• _Data items_
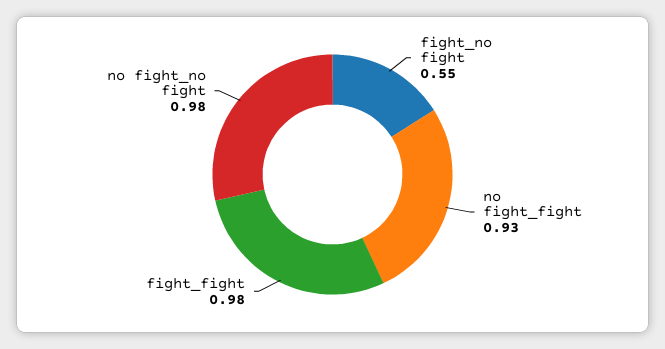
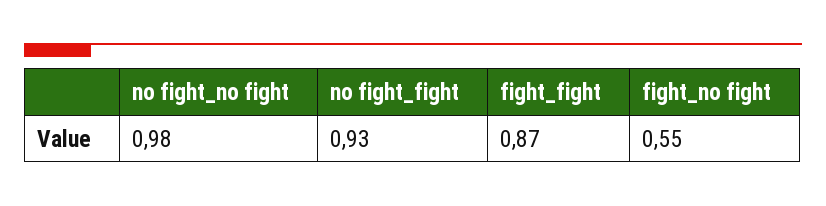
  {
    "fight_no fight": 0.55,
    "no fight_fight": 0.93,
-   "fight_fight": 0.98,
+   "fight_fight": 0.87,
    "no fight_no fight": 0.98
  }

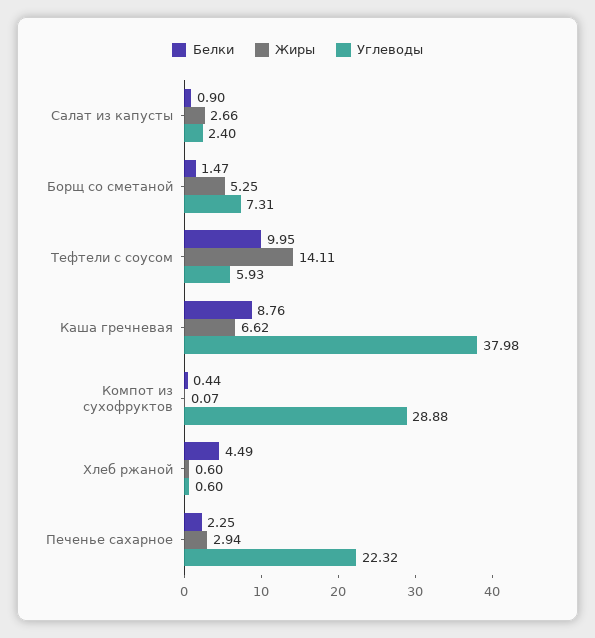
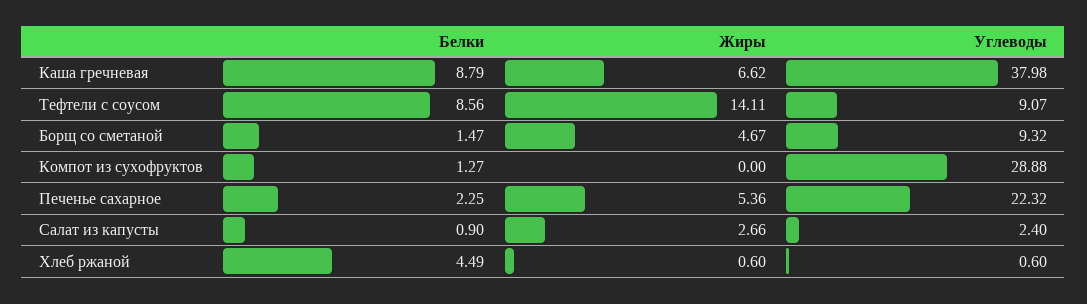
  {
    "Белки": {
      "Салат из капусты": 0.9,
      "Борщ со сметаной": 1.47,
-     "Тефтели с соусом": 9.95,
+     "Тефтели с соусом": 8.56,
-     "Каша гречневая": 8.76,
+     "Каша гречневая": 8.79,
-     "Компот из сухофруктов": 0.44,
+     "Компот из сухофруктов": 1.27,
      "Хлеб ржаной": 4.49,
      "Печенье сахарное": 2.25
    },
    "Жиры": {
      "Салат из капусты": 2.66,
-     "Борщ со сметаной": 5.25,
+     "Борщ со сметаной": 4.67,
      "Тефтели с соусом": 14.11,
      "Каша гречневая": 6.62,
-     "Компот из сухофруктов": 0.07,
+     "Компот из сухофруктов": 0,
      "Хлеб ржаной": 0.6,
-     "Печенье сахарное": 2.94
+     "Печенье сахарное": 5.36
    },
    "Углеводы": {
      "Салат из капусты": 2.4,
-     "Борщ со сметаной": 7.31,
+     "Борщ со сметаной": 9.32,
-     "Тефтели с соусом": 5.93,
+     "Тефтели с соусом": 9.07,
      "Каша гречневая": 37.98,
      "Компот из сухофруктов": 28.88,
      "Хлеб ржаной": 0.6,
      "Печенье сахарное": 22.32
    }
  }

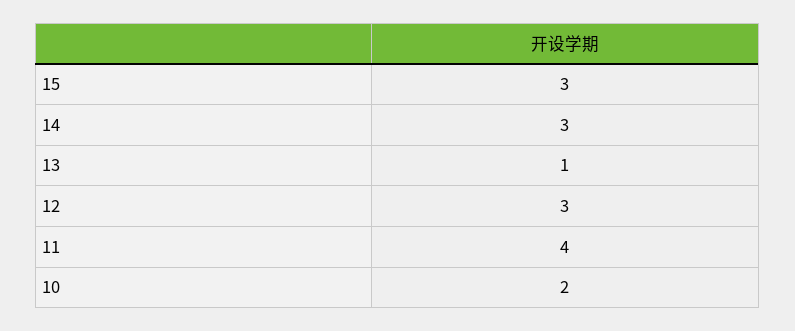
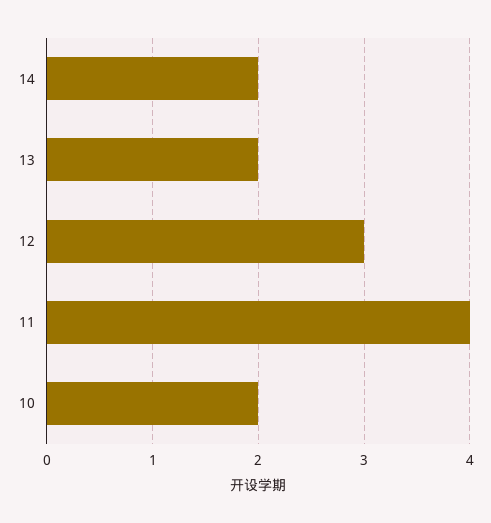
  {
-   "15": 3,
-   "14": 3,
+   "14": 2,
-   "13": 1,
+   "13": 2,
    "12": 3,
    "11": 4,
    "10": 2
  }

• _AIM OF THE TASK_
Which lines in the records above contain the string "сметаной"? Copy them.

• _EXERCISE ANSWER_
      "Борщ со сметаной": 1.47,
-     "Борщ со сметаной": 5.25,
+     "Борщ со сметаной": 4.67,
-     "Борщ со сметаной": 7.31,
+     "Борщ со сметаной": 9.32,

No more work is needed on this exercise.